>> Start Material provided
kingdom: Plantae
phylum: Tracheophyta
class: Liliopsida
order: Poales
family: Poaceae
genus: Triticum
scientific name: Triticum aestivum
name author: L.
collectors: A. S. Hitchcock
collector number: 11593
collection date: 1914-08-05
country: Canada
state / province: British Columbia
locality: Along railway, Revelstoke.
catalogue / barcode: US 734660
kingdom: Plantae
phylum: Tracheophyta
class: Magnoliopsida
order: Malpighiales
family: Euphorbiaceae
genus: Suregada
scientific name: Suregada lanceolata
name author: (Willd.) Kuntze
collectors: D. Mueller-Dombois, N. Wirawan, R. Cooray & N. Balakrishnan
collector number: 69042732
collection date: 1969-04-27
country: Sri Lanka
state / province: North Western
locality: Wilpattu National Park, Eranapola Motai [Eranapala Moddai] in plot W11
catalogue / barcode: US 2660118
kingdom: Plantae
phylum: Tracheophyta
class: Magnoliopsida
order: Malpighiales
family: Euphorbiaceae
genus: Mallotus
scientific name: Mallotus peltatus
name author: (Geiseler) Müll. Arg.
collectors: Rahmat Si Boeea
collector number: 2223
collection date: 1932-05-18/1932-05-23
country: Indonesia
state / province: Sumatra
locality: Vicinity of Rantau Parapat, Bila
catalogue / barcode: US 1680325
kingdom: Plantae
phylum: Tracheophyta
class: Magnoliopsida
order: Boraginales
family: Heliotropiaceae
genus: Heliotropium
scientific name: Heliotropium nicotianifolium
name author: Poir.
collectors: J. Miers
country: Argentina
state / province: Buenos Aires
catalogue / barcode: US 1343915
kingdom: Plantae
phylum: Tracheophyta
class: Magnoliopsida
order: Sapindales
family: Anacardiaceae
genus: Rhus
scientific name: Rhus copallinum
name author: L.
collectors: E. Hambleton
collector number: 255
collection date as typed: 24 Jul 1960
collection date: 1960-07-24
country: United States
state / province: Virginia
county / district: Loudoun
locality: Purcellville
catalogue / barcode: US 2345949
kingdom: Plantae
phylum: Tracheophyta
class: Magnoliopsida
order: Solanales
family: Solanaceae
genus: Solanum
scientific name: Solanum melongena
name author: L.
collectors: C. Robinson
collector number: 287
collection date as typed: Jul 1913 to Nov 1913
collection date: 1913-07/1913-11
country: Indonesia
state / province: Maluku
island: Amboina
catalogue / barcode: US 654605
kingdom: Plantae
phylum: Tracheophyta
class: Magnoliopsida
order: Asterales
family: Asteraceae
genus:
>> End Material provided
- Goal: Copy out all of the records above word for word, line by line.

- Response to the task:
kingdom: Plantae
phylum: Tracheophyta
class: Liliopsida
order: Poales
family: Poaceae
genus: Triticum
scientific name: Triticum aestivum
name author: L.
collectors: A. S. Hitchcock
collector number: 11593
collection date: 1914-08-05
country: Canada
state / province: British Columbia
locality: Along railway, Revelstoke.
catalogue / barcode: US 734660
kingdom: Plantae
phylum: Tracheophyta
class: Magnoliopsida
order: Malpighiales
family: Euphorbiaceae
genus: Suregada
scientific name: Suregada lanceolata
name author: (Willd.) Kuntze
collectors: D. Mueller-Dombois, N. Wirawan, R. Cooray & N. Balakrishnan
collector number: 69042732
collection date: 1969-04-27
country: Sri Lanka
state / province: North Western
locality: Wilpattu National Park, Eranapola Motai [Eranapala Moddai] in plot W11
catalogue / barcode: US 2660118
kingdom: Plantae
phylum: Tracheophyta
class: Magnoliopsida
order: Malpighiales
family: Euphorbiaceae
genus: Mallotus
scientific name: Mallotus peltatus
name author: (Geiseler) Müll. Arg.
collectors: Rahmat Si Boeea
collector number: 2223
collection date: 1932-05-18/1932-05-23
country: Indonesia
state / province: Sumatra
locality: Vicinity of Rantau Parapat, Bila
catalogue / barcode: US 1680325
kingdom: Plantae
phylum: Tracheophyta
class: Magnoliopsida
order: Boraginales
family: Heliotropiaceae
genus: Heliotropium
scientific name: Heliotropium nicotianifolium
name author: Poir.
collectors: J. Miers
country: Argentina
state / province: Buenos Aires
catalogue / barcode: US 1343915
kingdom: Plantae
phylum: Tracheophyta
class: Magnoliopsida
order: Sapindales
family: Anacardiaceae
genus: Rhus
scientific name: Rhus copallinum
name author: L.
collectors: E. Hambleton
collector number: 255
collection date as typed: 24 Jul 1960
collection date: 1960-07-24
country: United States
state / province: Virginia
county / district: Loudoun
locality: Purcellville
catalogue / barcode: US 2345949
kingdom: Plantae
phylum: Tracheophyta
class: Magnoliopsida
order: Solanales
family: Solanaceae
genus: Solanum
scientific name: Solanum melongena
name author: L.
collectors: C. Robinson
collector number: 287
collection date as typed: Jul 1913 to Nov 1913
collection date: 1913-07/1913-11
country: Indonesia
state / province: Maluku
island: Amboina
catalogue / barcode: US 654605
kingdom: Plantae
phylum: Tracheophyta
class: Magnoliopsida
order: Asterales
family: Asteraceae
genus:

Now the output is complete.